First off I said congrats! You read an understood that I hope then at the end I said it again!


Second I never accused anyone of breaking the law! I simply asked how many guns you had! I've never hunted with more than 1 other hunter, maybe you can invite me on you next hunt so I can in enjoy the fellowship and the hunt!

Third, cpowel I'm sorry if you think I'm accussing you of doin anything illegal I'M NOT and I never did! I don't mean to jack your thread! Congrats again on your hoodie!


----------



## crowe1187 (Jan 1, 2010)

Yall want some cheese with your whine? He just asked how many guns you had, and the fact that neither of you answered the question and attacked him makes it seem that you may not have had enough guns.


----------



## thompsonsz71 (Jan 1, 2010)

larry stewart of larry stewarts wildlife art does prolly the best job on ducks and birds period in the csra... i think he charged me 225 on the last woody i had


----------



## Timber Cruiser (Jan 3, 2010)

crowe1187 said:


> Yall want some cheese with your whine? He just asked how many guns you had, and the fact that neither of you answered the question and attacked him makes it seem that you may not have had enough guns.
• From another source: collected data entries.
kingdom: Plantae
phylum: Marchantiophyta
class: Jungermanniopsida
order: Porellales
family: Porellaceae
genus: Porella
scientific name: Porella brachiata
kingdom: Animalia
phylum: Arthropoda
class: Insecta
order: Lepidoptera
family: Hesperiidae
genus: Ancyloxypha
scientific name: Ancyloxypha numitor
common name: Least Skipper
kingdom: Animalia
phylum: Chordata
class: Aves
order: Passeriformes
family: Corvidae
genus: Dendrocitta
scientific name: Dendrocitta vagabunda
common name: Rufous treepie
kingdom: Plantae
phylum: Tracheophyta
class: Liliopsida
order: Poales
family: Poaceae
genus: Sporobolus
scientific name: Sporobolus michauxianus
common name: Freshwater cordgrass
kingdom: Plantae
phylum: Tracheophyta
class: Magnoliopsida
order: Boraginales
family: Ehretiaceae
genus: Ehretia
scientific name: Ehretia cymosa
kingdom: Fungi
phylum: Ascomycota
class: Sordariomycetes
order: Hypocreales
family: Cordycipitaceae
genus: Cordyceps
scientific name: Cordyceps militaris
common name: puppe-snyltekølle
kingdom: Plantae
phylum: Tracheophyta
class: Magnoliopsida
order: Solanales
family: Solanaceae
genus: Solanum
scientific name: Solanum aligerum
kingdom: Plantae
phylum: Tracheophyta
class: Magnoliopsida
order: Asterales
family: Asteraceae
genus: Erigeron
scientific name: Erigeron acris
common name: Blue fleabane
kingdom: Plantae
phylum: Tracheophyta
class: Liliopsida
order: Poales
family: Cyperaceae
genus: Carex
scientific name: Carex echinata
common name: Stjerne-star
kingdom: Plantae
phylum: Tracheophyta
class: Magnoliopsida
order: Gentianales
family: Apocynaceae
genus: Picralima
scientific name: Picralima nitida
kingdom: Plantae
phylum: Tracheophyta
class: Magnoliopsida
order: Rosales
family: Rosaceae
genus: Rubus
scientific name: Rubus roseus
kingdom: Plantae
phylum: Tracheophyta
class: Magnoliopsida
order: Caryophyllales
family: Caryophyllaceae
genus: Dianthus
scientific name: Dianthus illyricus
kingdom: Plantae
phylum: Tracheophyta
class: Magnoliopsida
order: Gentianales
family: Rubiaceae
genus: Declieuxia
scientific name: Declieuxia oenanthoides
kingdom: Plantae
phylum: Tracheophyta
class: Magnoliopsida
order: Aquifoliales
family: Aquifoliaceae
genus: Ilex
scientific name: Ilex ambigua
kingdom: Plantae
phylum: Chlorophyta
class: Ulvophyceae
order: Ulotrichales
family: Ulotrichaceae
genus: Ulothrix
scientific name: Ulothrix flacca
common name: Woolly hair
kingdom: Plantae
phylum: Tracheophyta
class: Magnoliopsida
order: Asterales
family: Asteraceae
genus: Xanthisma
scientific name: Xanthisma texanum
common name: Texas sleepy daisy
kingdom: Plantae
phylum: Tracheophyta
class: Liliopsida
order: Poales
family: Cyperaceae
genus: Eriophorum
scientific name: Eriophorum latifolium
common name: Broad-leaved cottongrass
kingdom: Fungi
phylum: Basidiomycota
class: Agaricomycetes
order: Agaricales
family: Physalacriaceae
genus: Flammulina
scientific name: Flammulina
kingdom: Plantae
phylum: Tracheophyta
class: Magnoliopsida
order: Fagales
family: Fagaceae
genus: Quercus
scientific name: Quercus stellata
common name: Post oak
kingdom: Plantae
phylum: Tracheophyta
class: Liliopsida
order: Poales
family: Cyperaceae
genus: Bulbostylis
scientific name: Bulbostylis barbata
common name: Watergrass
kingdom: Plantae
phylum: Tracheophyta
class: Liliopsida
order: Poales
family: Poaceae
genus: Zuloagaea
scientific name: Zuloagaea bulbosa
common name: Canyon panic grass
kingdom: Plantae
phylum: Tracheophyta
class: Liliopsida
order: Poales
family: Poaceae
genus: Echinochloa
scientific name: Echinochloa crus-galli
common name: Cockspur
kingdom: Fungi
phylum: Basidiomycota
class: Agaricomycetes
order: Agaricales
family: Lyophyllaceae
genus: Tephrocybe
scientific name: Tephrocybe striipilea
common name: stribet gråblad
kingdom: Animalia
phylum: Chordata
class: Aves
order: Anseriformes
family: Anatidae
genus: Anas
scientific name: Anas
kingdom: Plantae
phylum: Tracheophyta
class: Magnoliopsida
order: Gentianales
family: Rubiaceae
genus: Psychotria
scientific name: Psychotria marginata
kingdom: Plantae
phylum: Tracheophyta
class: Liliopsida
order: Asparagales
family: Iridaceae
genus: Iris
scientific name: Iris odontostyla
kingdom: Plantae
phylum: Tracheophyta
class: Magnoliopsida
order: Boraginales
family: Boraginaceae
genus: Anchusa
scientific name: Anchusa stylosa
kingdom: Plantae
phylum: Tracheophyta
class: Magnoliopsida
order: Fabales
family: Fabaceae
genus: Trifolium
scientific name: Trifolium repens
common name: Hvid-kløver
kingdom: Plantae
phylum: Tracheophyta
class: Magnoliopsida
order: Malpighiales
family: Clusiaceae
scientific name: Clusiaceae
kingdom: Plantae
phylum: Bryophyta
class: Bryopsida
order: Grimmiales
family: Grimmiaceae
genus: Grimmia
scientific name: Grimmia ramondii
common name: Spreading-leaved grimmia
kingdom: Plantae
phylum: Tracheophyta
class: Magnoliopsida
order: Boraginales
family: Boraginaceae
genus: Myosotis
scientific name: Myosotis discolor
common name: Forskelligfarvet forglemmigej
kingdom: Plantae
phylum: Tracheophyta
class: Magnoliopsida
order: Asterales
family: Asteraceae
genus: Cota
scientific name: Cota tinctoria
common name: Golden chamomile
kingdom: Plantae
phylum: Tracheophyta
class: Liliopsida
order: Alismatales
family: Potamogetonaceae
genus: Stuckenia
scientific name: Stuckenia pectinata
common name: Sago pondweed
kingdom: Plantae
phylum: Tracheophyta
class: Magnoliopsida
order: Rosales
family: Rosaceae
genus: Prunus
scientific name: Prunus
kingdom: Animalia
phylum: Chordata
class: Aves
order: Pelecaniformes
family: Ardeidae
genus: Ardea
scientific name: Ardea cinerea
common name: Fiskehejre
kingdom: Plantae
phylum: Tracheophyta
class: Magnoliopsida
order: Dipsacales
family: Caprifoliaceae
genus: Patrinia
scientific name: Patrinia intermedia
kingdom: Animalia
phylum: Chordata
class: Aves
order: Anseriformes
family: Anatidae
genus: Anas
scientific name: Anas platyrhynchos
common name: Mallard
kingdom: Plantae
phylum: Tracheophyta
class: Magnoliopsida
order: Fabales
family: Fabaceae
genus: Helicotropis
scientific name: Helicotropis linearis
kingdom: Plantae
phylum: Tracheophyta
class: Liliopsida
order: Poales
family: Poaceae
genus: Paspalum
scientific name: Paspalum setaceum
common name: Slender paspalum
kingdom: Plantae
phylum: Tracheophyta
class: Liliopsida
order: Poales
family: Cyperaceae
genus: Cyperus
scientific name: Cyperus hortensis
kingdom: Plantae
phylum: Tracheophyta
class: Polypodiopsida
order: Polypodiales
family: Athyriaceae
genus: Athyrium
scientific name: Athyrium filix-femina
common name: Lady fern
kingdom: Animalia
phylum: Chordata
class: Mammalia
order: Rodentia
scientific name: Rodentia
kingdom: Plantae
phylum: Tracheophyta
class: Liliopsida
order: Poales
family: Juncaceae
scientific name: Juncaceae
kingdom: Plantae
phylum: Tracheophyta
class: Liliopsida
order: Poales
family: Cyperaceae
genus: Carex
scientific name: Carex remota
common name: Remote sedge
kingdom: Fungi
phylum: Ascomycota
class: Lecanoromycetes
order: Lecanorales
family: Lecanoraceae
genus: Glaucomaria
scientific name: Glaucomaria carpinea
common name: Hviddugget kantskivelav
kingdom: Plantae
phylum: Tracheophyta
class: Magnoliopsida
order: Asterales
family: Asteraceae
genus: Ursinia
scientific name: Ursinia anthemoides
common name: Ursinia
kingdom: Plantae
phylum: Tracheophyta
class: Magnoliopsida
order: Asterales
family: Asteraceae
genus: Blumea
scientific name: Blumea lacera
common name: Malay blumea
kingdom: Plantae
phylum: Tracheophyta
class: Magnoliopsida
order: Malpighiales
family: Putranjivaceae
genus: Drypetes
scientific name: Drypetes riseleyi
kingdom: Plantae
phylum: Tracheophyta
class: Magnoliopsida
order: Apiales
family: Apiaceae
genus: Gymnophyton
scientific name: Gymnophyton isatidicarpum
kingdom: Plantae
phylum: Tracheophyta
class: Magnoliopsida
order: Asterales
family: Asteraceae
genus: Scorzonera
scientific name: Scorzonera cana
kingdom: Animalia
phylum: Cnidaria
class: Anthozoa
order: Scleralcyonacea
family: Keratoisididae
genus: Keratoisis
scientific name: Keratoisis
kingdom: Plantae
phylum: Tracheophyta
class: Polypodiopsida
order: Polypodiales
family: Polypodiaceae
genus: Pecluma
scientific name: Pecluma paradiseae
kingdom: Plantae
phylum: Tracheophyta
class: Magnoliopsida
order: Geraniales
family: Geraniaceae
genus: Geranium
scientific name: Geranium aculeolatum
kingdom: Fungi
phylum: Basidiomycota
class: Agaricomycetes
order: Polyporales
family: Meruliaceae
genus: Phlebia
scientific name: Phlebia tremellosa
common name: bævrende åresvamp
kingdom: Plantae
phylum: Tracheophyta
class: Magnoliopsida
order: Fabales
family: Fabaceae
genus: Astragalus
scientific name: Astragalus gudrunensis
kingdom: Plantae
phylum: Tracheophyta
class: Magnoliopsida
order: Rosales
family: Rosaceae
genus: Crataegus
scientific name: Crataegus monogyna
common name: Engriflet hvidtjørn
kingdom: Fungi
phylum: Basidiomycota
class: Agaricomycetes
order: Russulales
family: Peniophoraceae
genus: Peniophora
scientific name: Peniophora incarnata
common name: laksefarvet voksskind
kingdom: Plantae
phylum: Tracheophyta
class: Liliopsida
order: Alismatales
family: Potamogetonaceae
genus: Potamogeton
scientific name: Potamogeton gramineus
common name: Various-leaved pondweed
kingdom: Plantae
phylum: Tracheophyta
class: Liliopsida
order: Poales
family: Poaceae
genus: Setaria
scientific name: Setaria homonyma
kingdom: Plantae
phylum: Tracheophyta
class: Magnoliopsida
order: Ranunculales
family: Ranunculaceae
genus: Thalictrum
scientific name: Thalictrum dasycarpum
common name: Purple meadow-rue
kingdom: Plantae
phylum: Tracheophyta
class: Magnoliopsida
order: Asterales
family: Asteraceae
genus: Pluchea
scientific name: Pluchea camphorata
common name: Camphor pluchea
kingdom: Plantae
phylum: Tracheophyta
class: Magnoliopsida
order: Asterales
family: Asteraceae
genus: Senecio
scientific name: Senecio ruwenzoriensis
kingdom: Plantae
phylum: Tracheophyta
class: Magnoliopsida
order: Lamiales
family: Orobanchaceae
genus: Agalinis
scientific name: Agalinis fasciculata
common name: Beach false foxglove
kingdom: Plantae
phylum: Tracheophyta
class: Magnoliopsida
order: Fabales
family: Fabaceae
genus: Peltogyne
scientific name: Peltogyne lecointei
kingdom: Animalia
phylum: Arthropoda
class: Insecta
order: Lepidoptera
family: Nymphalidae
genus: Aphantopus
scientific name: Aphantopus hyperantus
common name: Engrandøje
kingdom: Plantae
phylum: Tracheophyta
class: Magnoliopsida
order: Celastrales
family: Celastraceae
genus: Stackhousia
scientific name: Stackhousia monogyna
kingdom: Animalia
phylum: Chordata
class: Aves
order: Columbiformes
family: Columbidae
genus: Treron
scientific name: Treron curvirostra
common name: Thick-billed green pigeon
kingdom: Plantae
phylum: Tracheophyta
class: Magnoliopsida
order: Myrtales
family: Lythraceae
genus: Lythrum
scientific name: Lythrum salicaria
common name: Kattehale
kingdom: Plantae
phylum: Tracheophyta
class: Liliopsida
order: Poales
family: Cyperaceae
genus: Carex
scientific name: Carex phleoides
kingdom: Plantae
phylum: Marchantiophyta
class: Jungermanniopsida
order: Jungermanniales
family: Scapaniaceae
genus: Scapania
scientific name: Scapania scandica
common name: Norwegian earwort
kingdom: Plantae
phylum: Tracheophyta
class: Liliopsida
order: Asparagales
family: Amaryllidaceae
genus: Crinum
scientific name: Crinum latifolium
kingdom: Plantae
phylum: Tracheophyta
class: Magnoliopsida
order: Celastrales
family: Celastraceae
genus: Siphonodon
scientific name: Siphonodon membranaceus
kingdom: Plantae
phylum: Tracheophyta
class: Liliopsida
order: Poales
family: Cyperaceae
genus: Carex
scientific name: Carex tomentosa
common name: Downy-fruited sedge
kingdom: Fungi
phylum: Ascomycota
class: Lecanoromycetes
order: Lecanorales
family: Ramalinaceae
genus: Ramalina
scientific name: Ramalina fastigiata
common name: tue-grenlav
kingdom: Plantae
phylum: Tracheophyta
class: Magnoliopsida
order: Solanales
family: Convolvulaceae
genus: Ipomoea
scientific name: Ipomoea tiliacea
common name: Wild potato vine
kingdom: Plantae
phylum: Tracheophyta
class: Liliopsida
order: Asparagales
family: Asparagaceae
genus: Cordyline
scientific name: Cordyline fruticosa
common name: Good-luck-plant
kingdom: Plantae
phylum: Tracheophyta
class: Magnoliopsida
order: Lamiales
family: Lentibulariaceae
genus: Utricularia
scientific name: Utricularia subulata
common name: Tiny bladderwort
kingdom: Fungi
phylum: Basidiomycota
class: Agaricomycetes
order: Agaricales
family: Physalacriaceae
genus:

No joke man, duckhawk didn't mean nothin by that comment.  Calm down, it's just hoodies but congrats on them.  Glad y'all had a good time.


----------



## Allen Hamilton (Jan 3, 2010)

It's none of anyone's business how many guns he had. Get a life "Crowe"...you aint the game warden...


----------



## JerkBait (Jan 3, 2010)

how did those hoodies eat?


----------



## southern rugger 56 (Jan 3, 2010)

i ve heard they eat pretty good man


----------



## Rockett (Jan 4, 2010)

I just started really duck hunting thanks to my cousin, Roger Brownings son.  Now I have to wade waist deep through a frozen swamp 2-3 times a month to shoot ducks.  But anyway, not sure of the price but Brownings Tax does some great work.


----------



## georgiaboy (Jan 4, 2010)

cpowel, Congratulations on the bird and somehow having a picture made of a bird that doesn't look like it was hit by a logging truck and left underwater for 3 days!  

Seriously, thats a good picture where we don't have to strain our eyes to tell the species cause its waterlogged or upside down.  The fish in that pond thank ya'll for saving lives.


----------



## The Arrow Guru (Jan 4, 2010)

*hoodies taste like chicken......*

no wait..........they taste like sardines.


----------



## SELFBOW (Jan 5, 2010)

Here's a mount from many moons ago.


----------



## DuckGodLiaison (Jan 5, 2010)

I like that mount Buck......


----------



## Wack&Stackn08 (Jan 5, 2010)

Congrats on your hoodie!! they do make a beautiful mount!! they make a MEAN stew too

TJ at Southland in Augusta does a great job!! They charge 225 and the quality of work is well worth it. He is death from above on here. Look at his profile and he has an album of some of the work he has done. 1st class HANDS DOWN


----------



## 2bbshot (Jan 5, 2010)

Allen Hamilton said:


> It's none of anyone's business how many guns he had. Get a life "Crowe"...you aint the game warden...



How do you know he is not the game warden? Also they are just a bunch of lawn darts and I could care less if he killed a hundred of them but when you post a picture of twelve birds that happen to have a limit of two per person someone on here is going to ask how many people you had hunting. On this site its just going to happen. Regardless of if its someone elses business or not when you put a picture on a public forum you open yourself up to questions, hence why this is a discussion forum and not a photo album.

 To the hunters, good job way to stackem up and they do make a pretty mount even with that ugly saw bill.


----------



## Gaducker (Jan 5, 2010)

225 seems to be the goin rate,  Took two this week that my son shot and Steve Bradley in Newnan gets 225 to mount a bird.


----------



## duckndog (Jan 5, 2010)

Todd Huffman of Birdman Studios (birdmanstudios.com) is the best I've ever seen.  He's done several for me and his work blows away anyone else I've ever used.  He's located in Colorado but you just call him and let them know they're coming then send it Fed Ex.  He doesn't require a deposit.  He'll send you digital photos when it's done and if your happy, you pay him.  Here a couple of examples.


----------



## GobbleChaser (Jan 5, 2010)

That mallard and redhead are awesome lookin mounts.  If you took those pics to Rodney Casteel he can make them look identical.


----------